Déposé le 21 octobre 2022 par : MM. Pellevat, Calvet, Tabarot, Mme Marie Mercier, M. Chasseing, Mme Lassarade, MM. Charon, Burgoa, Mme Demas, MM. Cambon, Guerriau, Sol, Mme Goy-Chavent, MM. Laménie, Longeot, Anglars, Mmes Joseph, Borchio Fontimp, Jacquemet.
Alinéa 2
Après le mot :
démissionné
insérer les mots :
et avoir rompu abusivement son contrat au sens des articles L. 1237-2 et L. 1243-3
Trop souvent, des entreprises sont lourdement impactées par des abandons de postes, puisqu’elles se retrouvent du jour au lendemain sans employé et n’ont pas pu prévoir son remplacement.
Considérer un salarié comme démissionnaire est assurément une avancée pour dissuader les salariés d’avoir recours à cette pratique, mais, toujours dans l’optique de dissuader les salariés d’abandonner leurs postes, il serait utile de prévoir qu’un abandon de poste est présumé constitutif d’une rupture abusive du contrat, qui ouvre donc droit à des dommages et intérêts pour l’employeur.
L’article L1237-2 du code du travail prévoit d’ores et déjà qu’une rupture abusive d’un contrat de travail à durée indéterminée à l’initiative du salarié peut ouvrir droit à des dommages et intérêts pour l’employeur. Pour ce faire, l’employeur doit d’abord passer par une procédure de conciliation auprès du juge, qui devra chercher à trouver un accord entre l’employeur et le salarié, ce qui permet d’éviter un engorgement des conseils prudhommaux. De même, une rupture d’un contrat à durée déterminée à l’initiative d’un salarié peut être considérée abusive et ouvrir droit à des dommages et intérêts pour l’employeur au titre de l’article L 1243-3 du code du travail lorsqu’elle ne rentre pas dans les motifs de rupture anticipée prévus à l’article L 1243-2.

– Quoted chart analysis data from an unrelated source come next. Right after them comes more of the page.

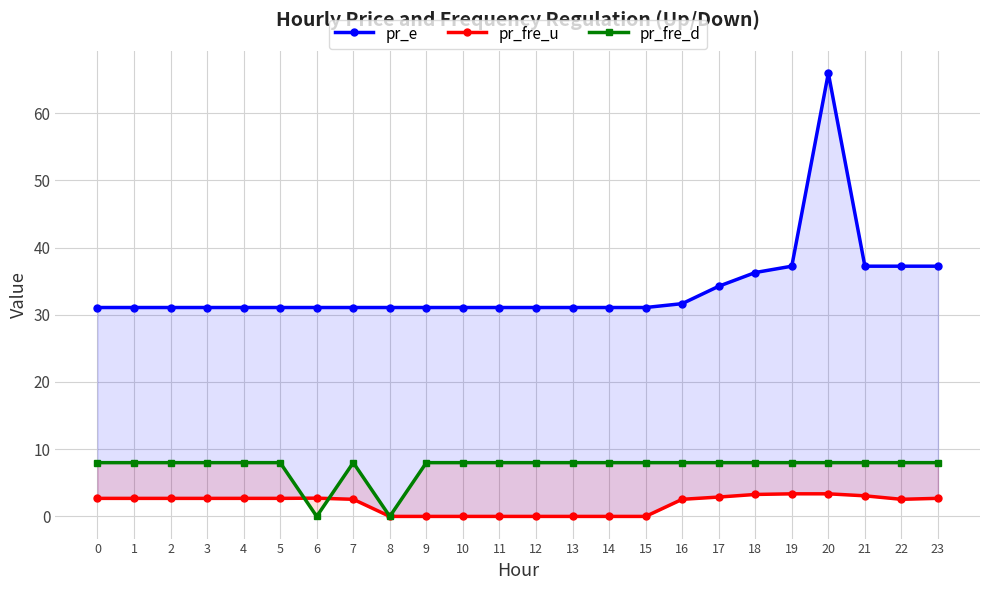

The pr_fre_u series shows 0.0 at 14. True or false?

False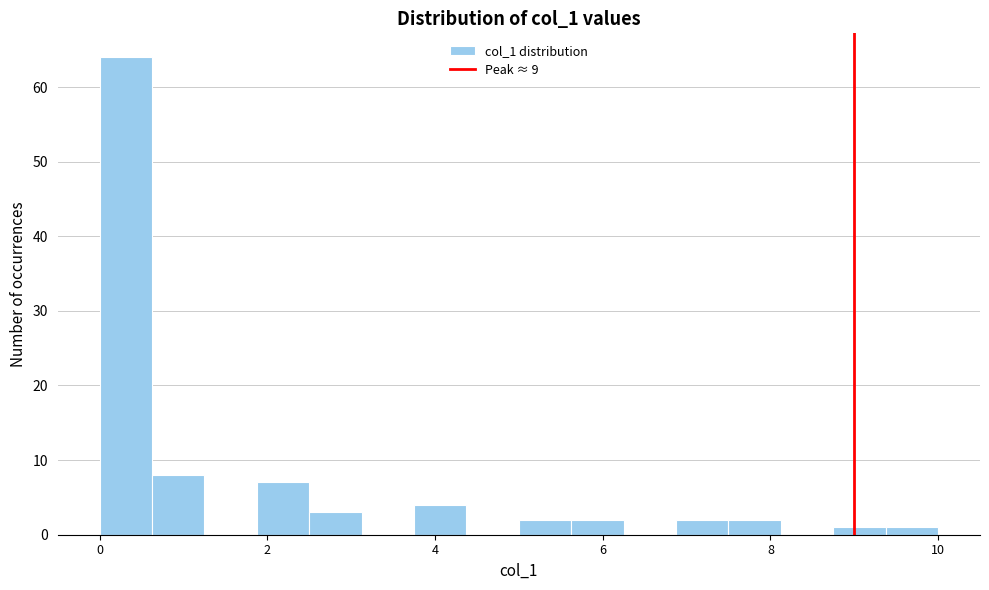

Around what value on the x-axis is the tallest bar? Give the approximate position of its centre, as read against the axis.

0.4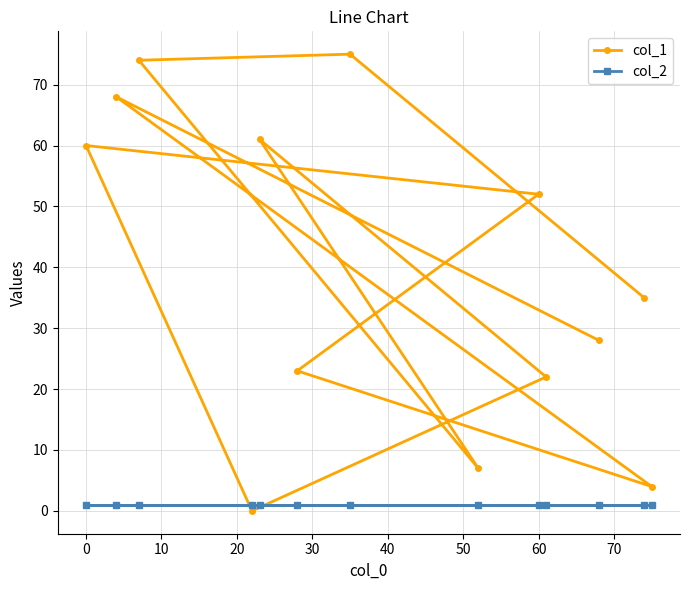

List the series in order of their peak value, lowest first.

col_2, col_1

Cependant, la jurisprudence de la Cour de cassation limite les cas dans lesquels la rupture peut être considérée comme abusive et exige cumulativement une intention de nuire de la part de l’employé ou un abus de droit ; une cessation brutale de l’activité de la part du salarié ; que la rupture engendre des dysfonctionnements dans l’entreprise et
que l’entreprise subisse un préjudice. Il revient à l'entreprise de prouver que ces conditions sont remplies. Or, un abandon de poste est par nature brutal, l’employé arrêtant du jour au lendemain de venir sur son lieu de travail, le plus souvent sans même prévenir son employeur. Que l’employeur ait à prouver cette cessation brutale de l’activité semble donc plutôt absurde. Pareillement, cette cessation brutale d’activité a forcément un impact sur l’entreprise, puisqu’elle n’est pas prévenue en amont de l’absence de son salarié et ne peut donc pas organiser son remplacement par un nouveau recrutement, ni avoir le temps de former correctement cette nouvelle recrue. De même, elle ne peut pas adapter ses plannings en amont pour remplacer son salarié par un employé qui est déjà dans l’entreprise puisqu’elle n’est pas prévenue de son absence.

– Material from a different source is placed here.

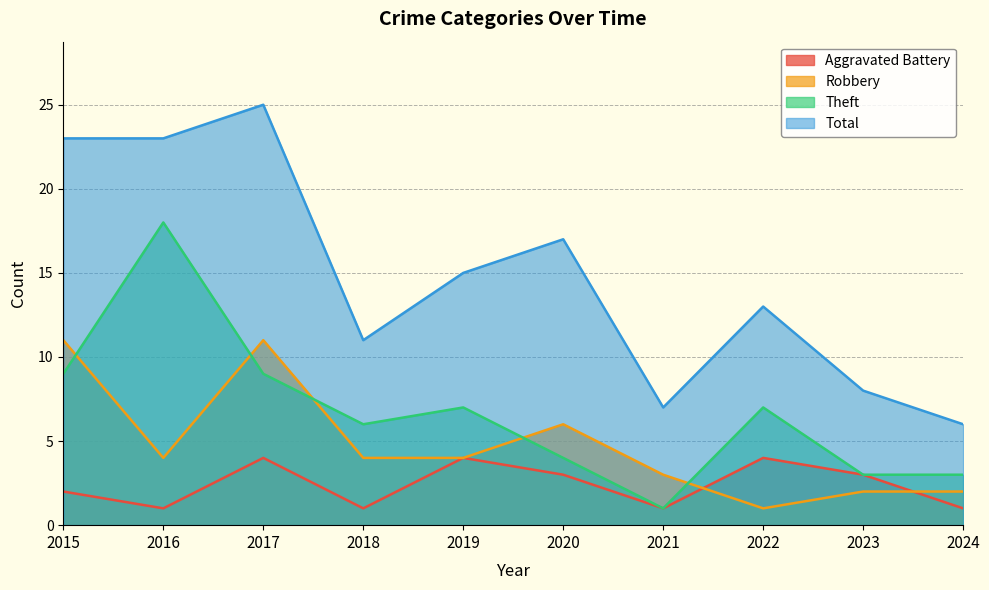

How many interior local peaks does the Total series have?

3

L’idée de l’amendement est donc de renverser la charge de la preuve, qui incombe désormais au salarié, et qui devra prouver que son départ n’était pas abusif et/ou n’a pas impacté l’entreprise. Cela dans le but de faciliter la démarche dans l’employeur, ces derniers ayant souvent peur de s’engager dans une démarche juridique longue et coûteuse lorsqu’il existe un risque de perdre, qui est en l’espèce important du fait des critères très restrictifs appliqués en jurisprudence.
Il s’agit également d’une question de principe et de dissuasion. Abandonner son poste n’est pas une manière de faire acceptable, l’employé pouvant démissionner et même demander une dispense de préavis, ou encore demander une rupture conventionnelle. Il faut donc mieux sanctionner ce type de comportement. En outre, savoir que leur employeur pourra plus facilement obtenir des dommages et intérêts dissuaderait davantage les salariés d’avoir recours à cette pratique délétère.

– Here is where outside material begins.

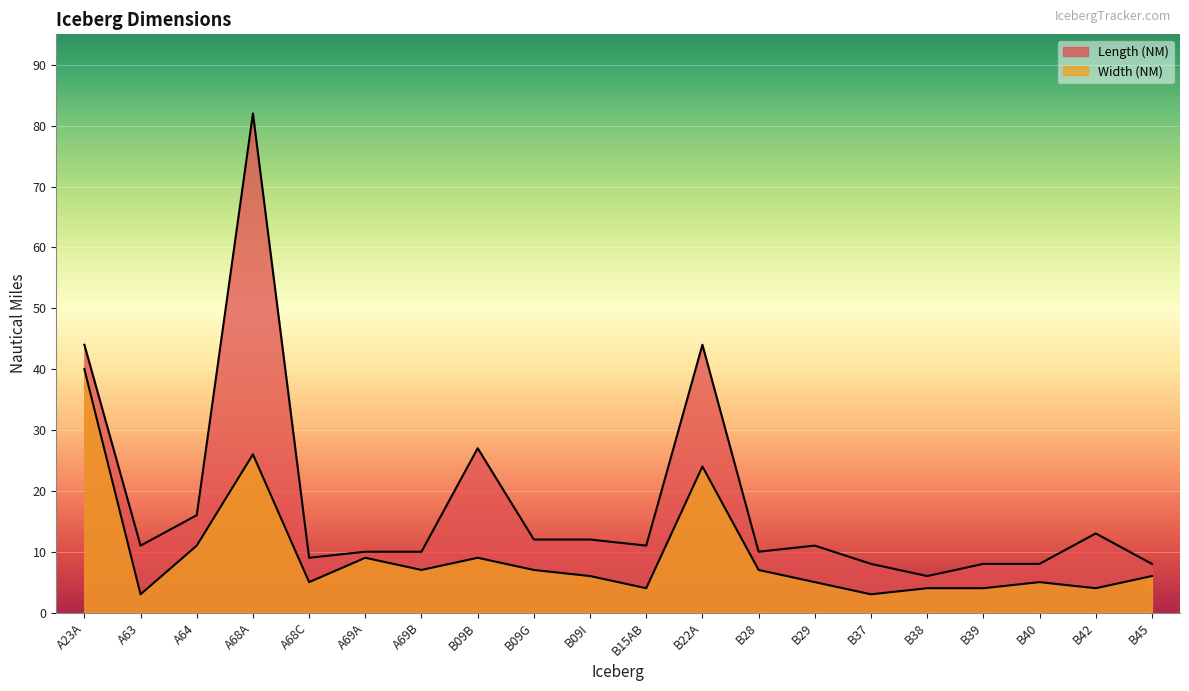

True or false: Width (NM) has a value of 7 at B28.

True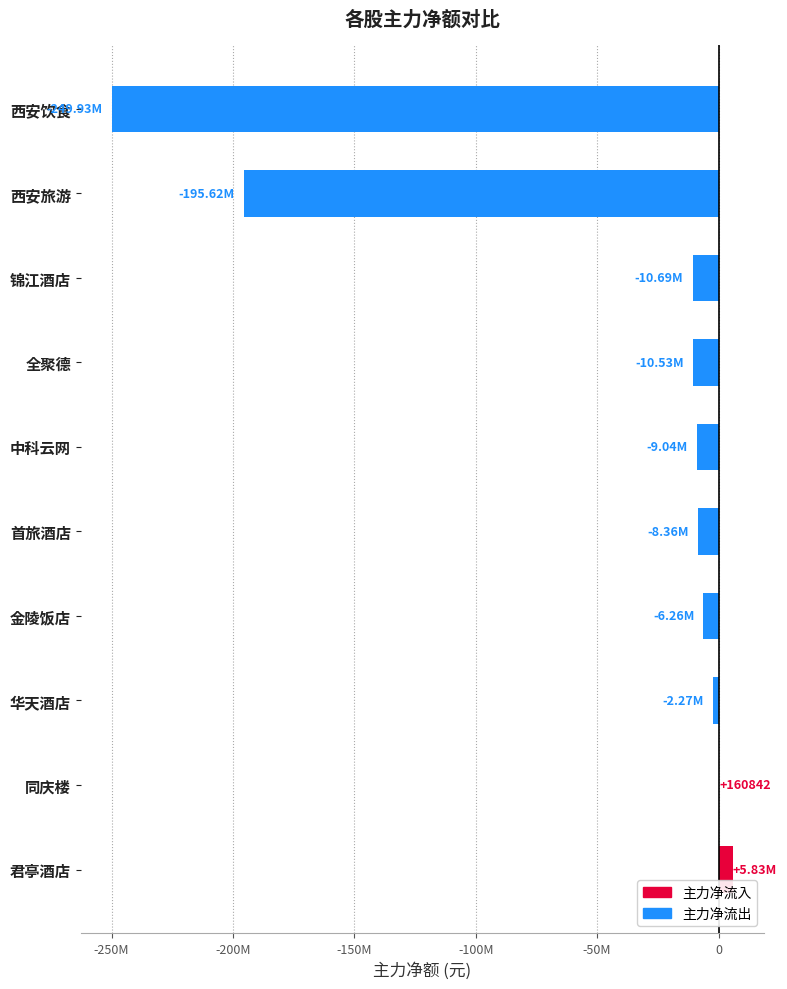

Are the bars horizontal?

Yes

Il restera toutefois nécessaire que l'employeur saisisse le conseil des prudhommes, et les dommages et intérêts ne sont pas automatiquement attribués à l’employeur en cas d’abandon de poste. Si celui-ci ne souhaite pas en demander, le salarié ne sera pas tenu de les verser, et ce dernier peut toujours apporter des preuves que son abandon n’a pas nuit à l’entreprise lors de la procédure.